■ TEXT PROVIDED
┏━━

Any sorting algorithm, as taught in the week 3 lecture, can be used for this function however I have opted for bubble sort. To do this I have once again used, yep you guessed it, a nested loop. An important thing to note here is that i is incremented downwards. This is because each pass of the loop will require less elements to be sorted as those to the right of i will already be sorted.

For each adjacent couple of pair structs in the pairs array, the strength of victory is compared. If the pair at position j + 1 has a greater strength of victory than the pair at position j, then they are swapped using a temporary variable.

// Sort pairs in decreasing order by strength of victoryvoid sort_pairs(void)
{
for (int i = pair_count - 1; i >= 0 ; i--)
{
for (int j = 0; j <= i - 1; j++)
{
if ((preferences[pairs[j].winner][pairs[j].loser]) < (preferences[pairs[j + 1].winner][pairs[j + 1].loser]))

┗━━

■ EXERCISE INSTRUCTIONS
**1.** Shorten the paragraph of the bubble sort explanation that begins "Any sorting algorithm" while keeping its main facts.
**2.** Reproduce everything from "For each adjacent" down to "a temporary variable." in the bubble sort explanation, substituting "third variable" for "temporary variable".
**3.** Pick up the bubble sort explanation after its last line and continue it.

Collected data:
┏━━

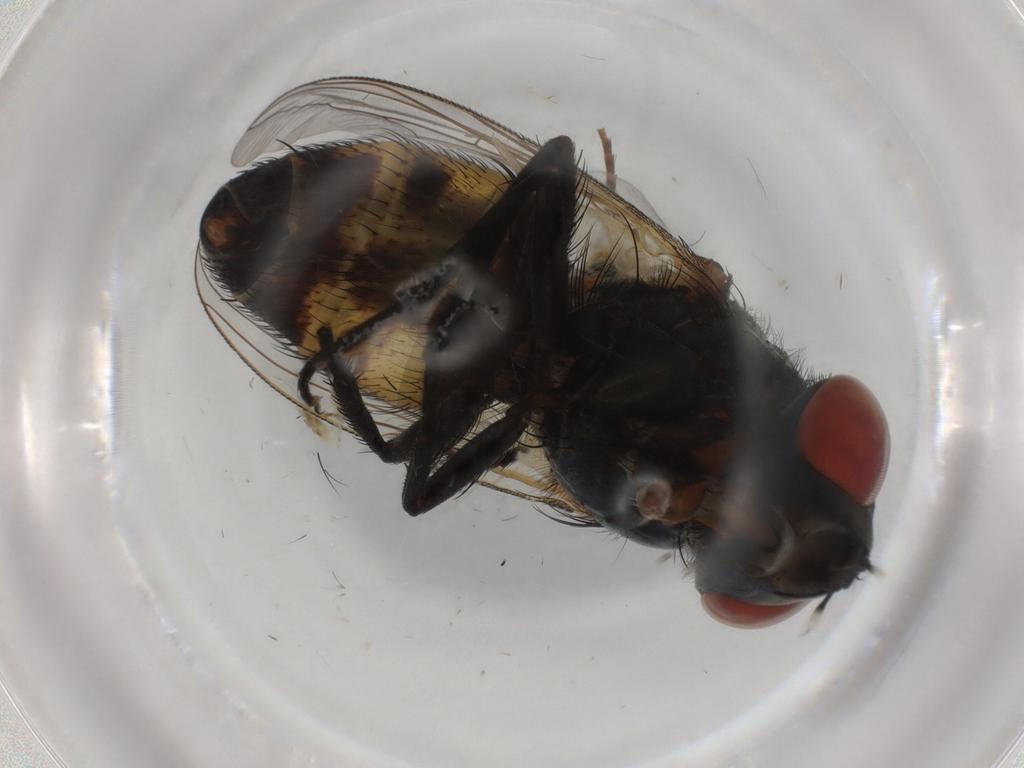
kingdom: Animalia
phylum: Arthropoda
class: Insecta
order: Diptera
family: Sarcophagidae
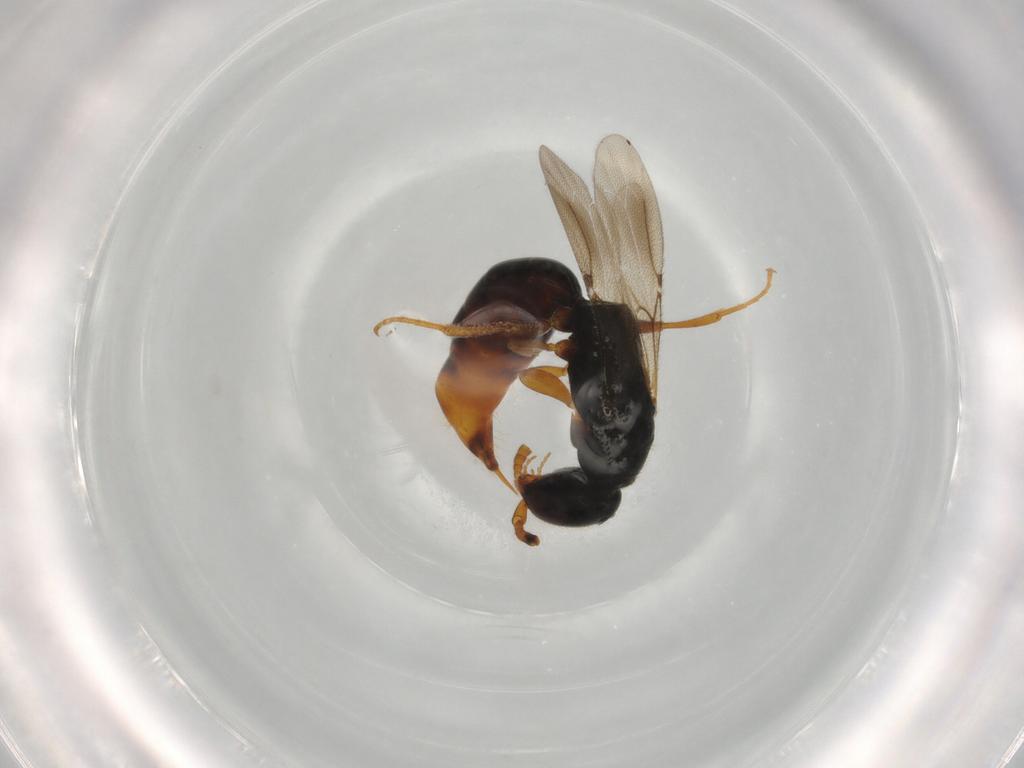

┗━━

■ EXPECTED RESULTS
**1.** Any sorting algorithm from the week 3 lecture would work for this function, but bubble sort was chosen, implemented again with a nested loop. Note that i is decremented, because each pass leaves fewer elements to sort: those to the right of i are already sorted.

**2.**
For each adjacent couple of pair structs in the pairs array, the strength of victory is compared. If the pair at position j + 1 has a greater strength of victory than the pair at position j, then they are swapped using a third variable.

**3.**
{
pair temp = pairs[j];
pairs[j] = pairs[j + 1];
pairs[j + 1] = temp;
}
}
}
return;
}

lock_pairs

The purpose of this function is to populate the locked 2D array, which is composed of boolean values and is initially set to all false. A pair can be ‘locked’ and the value set to true if locking that pair does not create a cycle back to the winning candidate. This is shown graphically in the below image. In this example Alice was preferred to Bob, and Charlie was preferred to Alice. If Bob was preferred to Charlie in one of the sorted pairs then a cycle would be created and there would not be a winner of the election. In this case however, Charlie can be declared the winner as he has no arrows pointing to him. In terms of the array, all values are false pointing towards him (more on that later).

It’s important that you fully understand what you want the function to do before starting with the syntax, as it can take a bit of time to get your head around. Personally I found it really clicked after reading this post. It’s important to realise that the sole purpose of the function is to populate the locked array based on the information given in the pairs array, nothing more nothing less.

Now on to the syntax itself. There are many ways to approach this with some using recursion, some not. My approach was to define a separate cycle function that takes as argument two candidates and checks if a cycle is created.

This is a recursive function, so a base case must first be defined that will exit the function if a cycle is created. This occurs when the function is being called for two identical candidate values, meaning a candidate points at themselves, thus creating a cycle.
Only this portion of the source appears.